Technology entrepreneurship has been picking up quite fast in what is termed the global south (for my purposes, everywhere else besides Western Europe, North America and Australia) in the last 5-10 years. From Bogota to Bangalore, Singapore and Nairobi, entrepreneurial aspirations of technology being used for social good have taken the form of formal school curricula and academic degrees, non-academic short courses, online programmes, incubators, accelerators, fellowships, scholarships and various others. In short, the idea that the best way young people can be agents for change, not only in a market setting, but also civic and even ethical manner, is through an entrepreneurial path, carrier a lot of weight and should be scrutinized thoroughly.
The problem: “The road to hell is paved with good intentions”
The story I briefly described above can be particularly risky. Digital technologies have a way of obscuring the socio-cultural and political theoretical frameworks and assumptions that accompany their use. I am afraid that what is conceived as humanitarian projects can end up perpetuating old power hierarchies and cultural biases . Think, for example, of the Kony2012 campaign. I do not think that the Kony debacle was a one-time occurrence; instead, it represents an endemic and system-wise bias. Entrepreneurship, and in particular techno-entrepreneurship, tends to have a rather naïve perception of the relationship between technology and society. In particular, there remains within entrepreneurship a simplistic and reductionist conceptualization of how technologies are embedded in a web of social, political and cultural aspects.
This knowledge disconnect is one I want to help tackle. I want to establish an organization which serves as a mediator space between the realm of technopreneurship – roughly defined as young start-ups looking to use digital technologies in social / political projects – and academicians and other knowledge experts on the social studies of technoscience.
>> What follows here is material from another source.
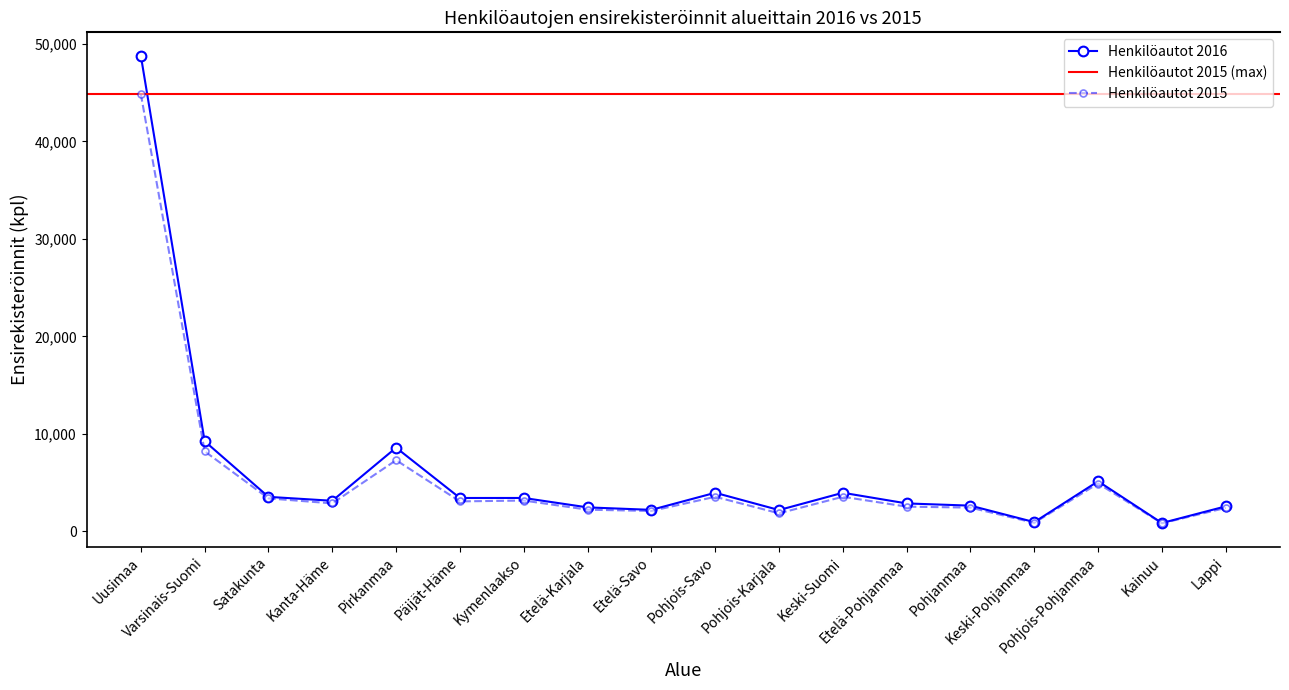

At which category does the chart reach its minimum across all series?

Kainuu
I envision an organization which works directly and on a case-by-case basis with start-ups and their stake-holder community around the global south to co-create knowledge about and on 1) The local, embedded and contingent character of digital technologies; 2) The ways in which knowledge gets transformed, re-conceptualized and appropriated in various contexts; and 3) How 1 and 2 can be used in their particular projects.
The idea: Post-colonial technopreneur
Broadly speaking, what I seek to investigate with this project is the ways in which the technological entrepreneurship paradigm can be fused, hybridized and placed in a dialogue with questions, concerns and frames of action from both Science and Technology Studies (STS) and post-colonialism. This outcome of this re-invention and hybridization is the postcolonial technopreneur. The post-colonial technopreneur is aware of the complex webs of power that delineate the horizons in which her enterprise is embedded, and she is conscious that technological developments can often become entrenched in novel forms of exploitation and repression. The post-colonial technopreneur is both attentive to and thinks strategically about the socio-cultural conditions in which her project develop, or as Michael Fischer puts it “the local ecologies, synergies, and networks of knowledge production”.